=== Work item ===
Reproduce the records that follow without alteration, apart from removing the pictures.
Start of Records provided
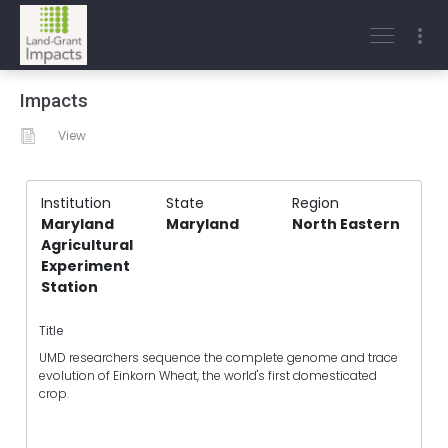
Impacts
View
Institution
State
Region
Maryland
Maryland
North Eastern
Agricultural
Experiment
Station
Title
UMD researchers sequence the complete genome and trace
evolution of Einkorn Wheat, the world's first domesticated
crop.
End of Records provided
=== Worked solution ===
Impacts
View
Institution
State
Region
Maryland
Maryland
North Eastern
Agricultural
Experiment
Station
Title
UMD researchers sequence the complete genome and trace
evolution of Einkorn Wheat, the world's first domesticated
crop.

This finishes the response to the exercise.